Themes in Animal Diversity

Explain the themes that we see in examining animal diversity. Find and photograph examples of animals and describe their feeding and locomotory techniques.

Animals are defined by the way they interact with their food. All animals are heterotrophic, meaning they must acquire energy from outside sources because they cannot make it themselves. These outside sources are numerous and unique, so animal diversification is driven by the many ways in which this process can be accomplished. Some animals are filter feeders (capturing floating particles), deposit feeders (ingesting organic matter in or on a substrate), fluid feeders (sucking up liquids), or mass feeders (taking in chunks of food through a mouth).  Animals may be herbivores (plant-eaters), carnivores (feed on other animals), or detritivores (consume dead organic matter).
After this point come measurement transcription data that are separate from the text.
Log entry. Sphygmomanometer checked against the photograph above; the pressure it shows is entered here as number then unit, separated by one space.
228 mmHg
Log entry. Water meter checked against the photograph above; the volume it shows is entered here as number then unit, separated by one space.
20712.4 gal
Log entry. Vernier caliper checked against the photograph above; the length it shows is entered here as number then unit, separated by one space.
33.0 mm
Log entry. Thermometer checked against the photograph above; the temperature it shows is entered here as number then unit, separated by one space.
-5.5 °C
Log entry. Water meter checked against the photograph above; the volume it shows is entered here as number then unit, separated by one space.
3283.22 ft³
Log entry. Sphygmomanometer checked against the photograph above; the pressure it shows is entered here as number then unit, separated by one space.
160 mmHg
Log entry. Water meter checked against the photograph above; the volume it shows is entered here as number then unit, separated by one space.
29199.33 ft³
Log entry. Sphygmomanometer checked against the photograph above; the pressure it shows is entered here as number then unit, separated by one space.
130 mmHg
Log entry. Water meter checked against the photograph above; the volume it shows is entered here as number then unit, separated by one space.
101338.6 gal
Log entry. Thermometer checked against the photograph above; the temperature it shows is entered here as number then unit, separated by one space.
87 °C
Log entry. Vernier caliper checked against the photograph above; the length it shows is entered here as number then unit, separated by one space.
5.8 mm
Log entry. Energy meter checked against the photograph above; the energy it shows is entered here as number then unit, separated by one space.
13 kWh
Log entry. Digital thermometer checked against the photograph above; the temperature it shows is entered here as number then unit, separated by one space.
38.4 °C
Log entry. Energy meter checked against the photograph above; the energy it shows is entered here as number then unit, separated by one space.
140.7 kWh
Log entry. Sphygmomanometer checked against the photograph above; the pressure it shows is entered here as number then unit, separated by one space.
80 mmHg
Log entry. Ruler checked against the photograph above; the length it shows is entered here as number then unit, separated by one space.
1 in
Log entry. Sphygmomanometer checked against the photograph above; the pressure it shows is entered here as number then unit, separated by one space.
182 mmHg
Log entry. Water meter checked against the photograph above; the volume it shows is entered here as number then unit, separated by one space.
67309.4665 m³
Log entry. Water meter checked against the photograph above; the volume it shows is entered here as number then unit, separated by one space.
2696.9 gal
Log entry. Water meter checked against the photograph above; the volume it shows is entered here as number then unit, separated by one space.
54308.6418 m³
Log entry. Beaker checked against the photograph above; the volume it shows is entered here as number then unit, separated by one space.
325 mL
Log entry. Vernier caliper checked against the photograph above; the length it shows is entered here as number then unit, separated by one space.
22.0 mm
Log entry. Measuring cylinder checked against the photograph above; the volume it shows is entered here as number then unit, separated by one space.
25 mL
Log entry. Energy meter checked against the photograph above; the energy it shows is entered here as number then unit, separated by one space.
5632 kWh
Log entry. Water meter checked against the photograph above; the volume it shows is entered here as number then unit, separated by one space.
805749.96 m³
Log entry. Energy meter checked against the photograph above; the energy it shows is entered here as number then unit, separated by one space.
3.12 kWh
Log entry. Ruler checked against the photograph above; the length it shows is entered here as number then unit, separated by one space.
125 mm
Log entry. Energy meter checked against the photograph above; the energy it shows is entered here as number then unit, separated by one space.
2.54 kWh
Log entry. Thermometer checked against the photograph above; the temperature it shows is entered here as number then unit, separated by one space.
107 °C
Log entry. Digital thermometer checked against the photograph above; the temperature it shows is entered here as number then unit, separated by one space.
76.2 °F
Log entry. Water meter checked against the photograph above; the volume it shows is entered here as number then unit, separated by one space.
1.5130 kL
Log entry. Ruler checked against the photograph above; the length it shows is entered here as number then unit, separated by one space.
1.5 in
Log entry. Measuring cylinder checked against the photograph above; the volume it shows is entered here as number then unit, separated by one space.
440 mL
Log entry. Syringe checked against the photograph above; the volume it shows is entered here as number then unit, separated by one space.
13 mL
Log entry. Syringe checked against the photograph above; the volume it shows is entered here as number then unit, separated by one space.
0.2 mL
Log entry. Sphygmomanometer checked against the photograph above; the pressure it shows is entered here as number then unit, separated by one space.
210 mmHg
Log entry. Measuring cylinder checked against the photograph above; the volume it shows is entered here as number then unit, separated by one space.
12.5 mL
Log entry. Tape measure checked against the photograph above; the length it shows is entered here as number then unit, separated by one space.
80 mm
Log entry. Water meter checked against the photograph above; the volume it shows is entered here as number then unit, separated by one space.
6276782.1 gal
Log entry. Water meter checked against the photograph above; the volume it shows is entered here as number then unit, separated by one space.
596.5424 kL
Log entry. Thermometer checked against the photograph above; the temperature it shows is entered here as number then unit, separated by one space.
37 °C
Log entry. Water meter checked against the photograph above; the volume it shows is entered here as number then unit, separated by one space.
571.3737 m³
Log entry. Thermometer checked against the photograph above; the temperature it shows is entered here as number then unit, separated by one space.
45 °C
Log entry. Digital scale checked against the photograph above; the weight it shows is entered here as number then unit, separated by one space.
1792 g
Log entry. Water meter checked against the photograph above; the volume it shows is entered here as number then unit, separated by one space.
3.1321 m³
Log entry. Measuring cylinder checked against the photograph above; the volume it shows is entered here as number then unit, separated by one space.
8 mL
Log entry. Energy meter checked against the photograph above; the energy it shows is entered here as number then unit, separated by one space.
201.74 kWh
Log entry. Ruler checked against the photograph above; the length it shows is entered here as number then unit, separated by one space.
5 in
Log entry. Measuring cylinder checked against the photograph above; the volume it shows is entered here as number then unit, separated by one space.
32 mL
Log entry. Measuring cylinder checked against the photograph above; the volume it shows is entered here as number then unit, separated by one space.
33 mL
This heterotrophy defines not only their digestive systems, but also their sensory organs, morphology and patterns or reproduction. Animals vary in the way they sense touch, balance, smell, taste, sound, light, time, magnetism, electricity and pressure. This allows them to locate food sources. Morphologically, animals may have a variety of structures such as cilia, flagella, muscles, and limbs that allow them to move to a food source, capture it and ingest it. Feeding patterns also affects reproduction energy investment and timing.

Blue and Gold Macaws feed on nuts and buds. They move by hopping on their two legs or by flight.

Starfish prey on bivalves. They travel by using their numerous tube feet on their underside.

Snakes eat a variety of small animals. They move using lateral undulation to sliter.